Igualmente, la satisfacción espiritual por la realización del valor justicia es un presente espiritual que nuestro homenajeado muchas veces ha podido disfrutar, en paz y armonía por cierto, en esa extensa trayectoria que la defensa representa. Regocijémonos, entonces, por una trayectoria de vida con ribetes de trascendencia, y también por ese ejercicio de enseñanza que el honor de la defensa implica. Las generaciones venideras podrán encontrar, con optimismo, arquetipos de vida en nuestro amigo el Dr. Melitón Torres Tovar.
Publicado en el Libro Homenaje al Dr. Melitón Torres Tovar.
Curitiba. Instituto Memória. Centro de Estudos da Contemporaneidade, 2018. pp. 328-337.
[1] Doctor en Derecho. Juez Superior Distrito Judicial Lambayeque, Perú. Profesor de la Academia de la Magistratura del Perú. Docente Área Constitucional Universidad San Martín de Porres, Filial Chiclayo. Ex becario de la Agencia Española de Cooperación Internacional AECID.
[2] PINTORE, Anna. Consenso y verdad en la jurisprudencia. Ponencia 20° Congreso de la Sociedad Italiana de Filosofía Jurídica y Política. Verona, octubre de 1996.
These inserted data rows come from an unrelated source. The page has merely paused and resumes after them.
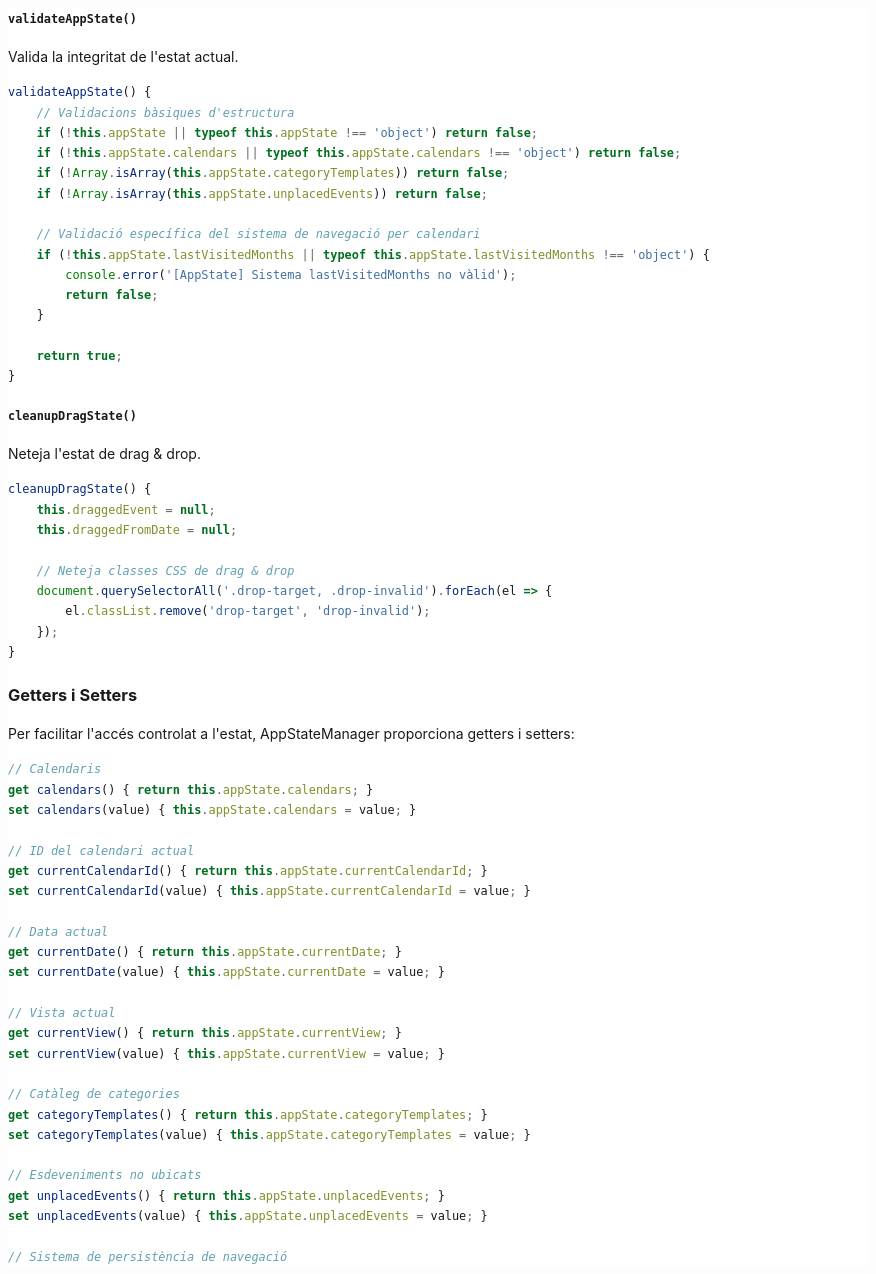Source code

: #### `validateAppState()`
Valida la integritat de l'estat actual.

```javascript
validateAppState() {
    // Validacions bàsiques d'estructura
    if (!this.appState || typeof this.appState !== 'object') return false;
    if (!this.appState.calendars || typeof this.appState.calendars !== 'object') return false;
    if (!Array.isArray(this.appState.categoryTemplates)) return false;
    if (!Array.isArray(this.appState.unplacedEvents)) return false;
    
    // Validació específica del sistema de navegació per calendari
    if (!this.appState.lastVisitedMonths || typeof this.appState.lastVisitedMonths !== 'object') {
        console.error('[AppState] Sistema lastVisitedMonths no vàlid');
        return false;
    }
    
    return true;
}
```

#### `cleanupDragState()`
Neteja l'estat de drag & drop.

```javascript
cleanupDragState() {
    this.draggedEvent = null;
    this.draggedFromDate = null;
    
    // Neteja classes CSS de drag & drop
    document.querySelectorAll('.drop-target, .drop-invalid').forEach(el => {
        el.classList.remove('drop-target', 'drop-invalid');
    });
}
```

### Getters i Setters

Per facilitar l'accés controlat a l'estat, AppStateManager proporciona getters i setters:

```javascript
// Calendaris
get calendars() { return this.appState.calendars; }
set calendars(value) { this.appState.calendars = value; }

// ID del calendari actual
get currentCalendarId() { return this.appState.currentCalendarId; }
set currentCalendarId(value) { this.appState.currentCalendarId = value; }

// Data actual
get currentDate() { return this.appState.currentDate; }
set currentDate(value) { this.appState.currentDate = value; }

// Vista actual
get currentView() { return this.appState.currentView; }
set currentView(value) { this.appState.currentView = value; }

// Catàleg de categories
get categoryTemplates() { return this.appState.categoryTemplates; }
set categoryTemplates(value) { this.appState.categoryTemplates = value; }

// Esdeveniments no ubicats
get unplacedEvents() { return this.appState.unplacedEvents; }
set unplacedEvents(value) { this.appState.unplacedEvents = value; }

// Sistema de persistència de navegació
```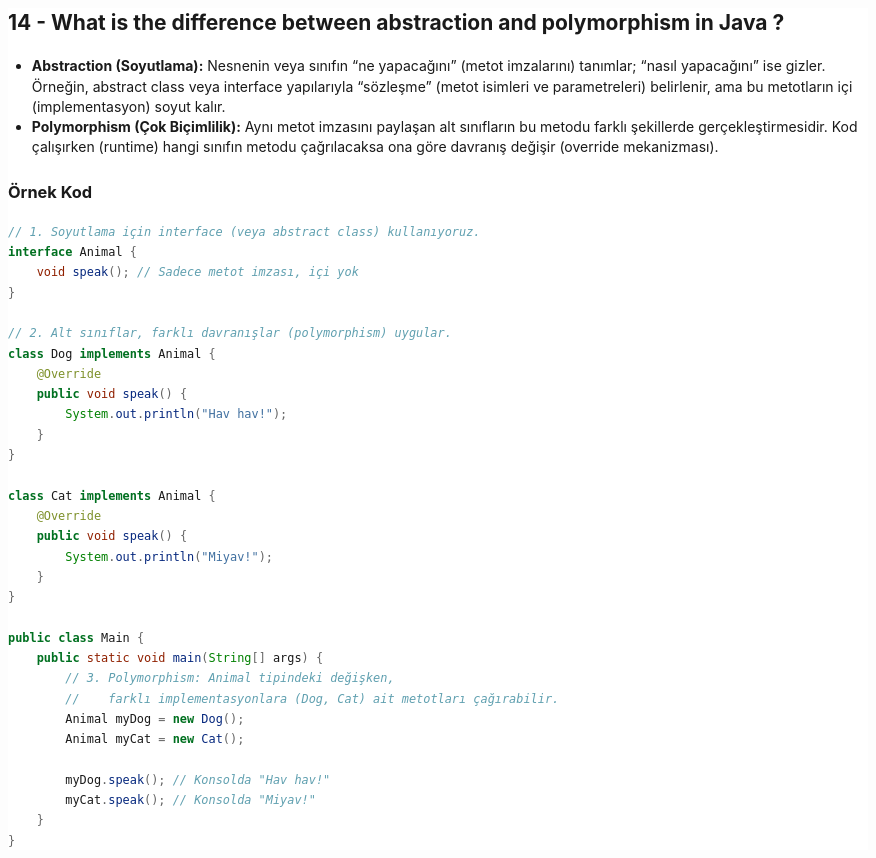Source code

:## 14 - What is the difference between abstraction and polymorphism in Java ?
- **Abstraction (Soyutlama):** Nesnenin veya sınıfın “ne yapacağını” (metot imzalarını) tanımlar; “nasıl yapacağını” ise gizler. Örneğin, abstract class veya interface yapılarıyla “sözleşme” (metot isimleri ve parametreleri) belirlenir, ama bu metotların içi (implementasyon) soyut kalır.
- **Polymorphism (Çok Biçimlilik):** Aynı metot imzasını paylaşan alt sınıfların bu metodu farklı şekillerde gerçekleştirmesidir. Kod çalışırken (runtime) hangi sınıfın metodu çağrılacaksa ona göre davranış değişir (override mekanizması).

### Örnek Kod

```java
// 1. Soyutlama için interface (veya abstract class) kullanıyoruz.
interface Animal {
    void speak(); // Sadece metot imzası, içi yok
}

// 2. Alt sınıflar, farklı davranışlar (polymorphism) uygular.
class Dog implements Animal {
    @Override
    public void speak() {
        System.out.println("Hav hav!");
    }
}

class Cat implements Animal {
    @Override
    public void speak() {
        System.out.println("Miyav!");
    }
}

public class Main {
    public static void main(String[] args) {
        // 3. Polymorphism: Animal tipindeki değişken,
        //    farklı implementasyonlara (Dog, Cat) ait metotları çağırabilir.
        Animal myDog = new Dog();
        Animal myCat = new Cat();

        myDog.speak(); // Konsolda "Hav hav!"
        myCat.speak(); // Konsolda "Miyav!"
    }
}
```
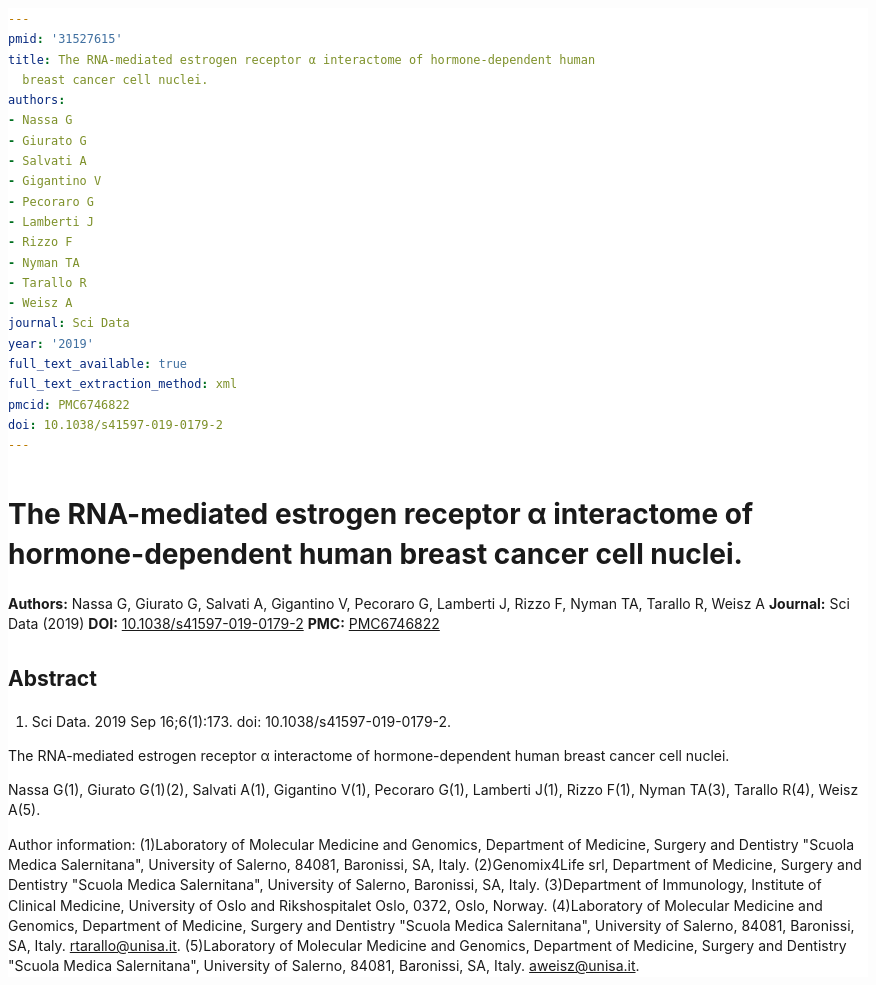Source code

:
 ```yaml
---
pmid: '31527615'
title: The RNA-mediated estrogen receptor α interactome of hormone-dependent human
  breast cancer cell nuclei.
authors:
- Nassa G
- Giurato G
- Salvati A
- Gigantino V
- Pecoraro G
- Lamberti J
- Rizzo F
- Nyman TA
- Tarallo R
- Weisz A
journal: Sci Data
year: '2019'
full_text_available: true
full_text_extraction_method: xml
pmcid: PMC6746822
doi: 10.1038/s41597-019-0179-2
---
```


# The RNA-mediated estrogen receptor α interactome of hormone-dependent human breast cancer cell nuclei.
**Authors:** Nassa G, Giurato G, Salvati A, Gigantino V, Pecoraro G, Lamberti J, Rizzo F, Nyman TA, Tarallo R, Weisz A
**Journal:** Sci Data (2019)
**DOI:** [10.1038/s41597-019-0179-2](https://doi.org/10.1038/s41597-019-0179-2)
**PMC:** [PMC6746822](https://www.ncbi.nlm.nih.gov/pmc/articles/PMC6746822/)

## Abstract

1. Sci Data. 2019 Sep 16;6(1):173. doi: 10.1038/s41597-019-0179-2.

The RNA-mediated estrogen receptor α interactome of hormone-dependent human 
breast cancer cell nuclei.

Nassa G(1), Giurato G(1)(2), Salvati A(1), Gigantino V(1), Pecoraro G(1), 
Lamberti J(1), Rizzo F(1), Nyman TA(3), Tarallo R(4), Weisz A(5).

Author information:
(1)Laboratory of Molecular Medicine and Genomics, Department of Medicine, 
Surgery and Dentistry "Scuola Medica Salernitana", University of Salerno, 84081, 
Baronissi, SA, Italy.
(2)Genomix4Life srl, Department of Medicine, Surgery and Dentistry "Scuola 
Medica Salernitana", University of Salerno, Baronissi, SA, Italy.
(3)Department of Immunology, Institute of Clinical Medicine, University of Oslo 
and Rikshospitalet Oslo, 0372, Oslo, Norway.
(4)Laboratory of Molecular Medicine and Genomics, Department of Medicine, 
Surgery and Dentistry "Scuola Medica Salernitana", University of Salerno, 84081, 
Baronissi, SA, Italy. rtarallo@unisa.it.
(5)Laboratory of Molecular Medicine and Genomics, Department of Medicine, 
Surgery and Dentistry "Scuola Medica Salernitana", University of Salerno, 84081, 
Baronissi, SA, Italy. aweisz@unisa.it.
[3] Caso Bonham vs. Henry Atkins. Sentencia emitida por el juez Lord Edward Coke . 1610
“ es verdad que Dios ha dotado a su Majestad de excelente ciencia y grandes dotes naturales, pero su Majestad no es docto en las leyes de su reino, y los juicios que conciernen a la vida, la herencia(…) no deben decidirse por la razón natural, sino por la razón y los juicios artificiales del derecho, el cual es un arte que requiere largo estudio y experiencia, antes de que un hombre pueda llegar a dominarlo, el derecho es la vara de oro de la virtud y la medida para sentenciar las causas de sus súbditos”
Vid GARCIA TOMA, Víctor. Teoría del Estado Constitucional. Palestra-Lima 2005. p. 518 a 583.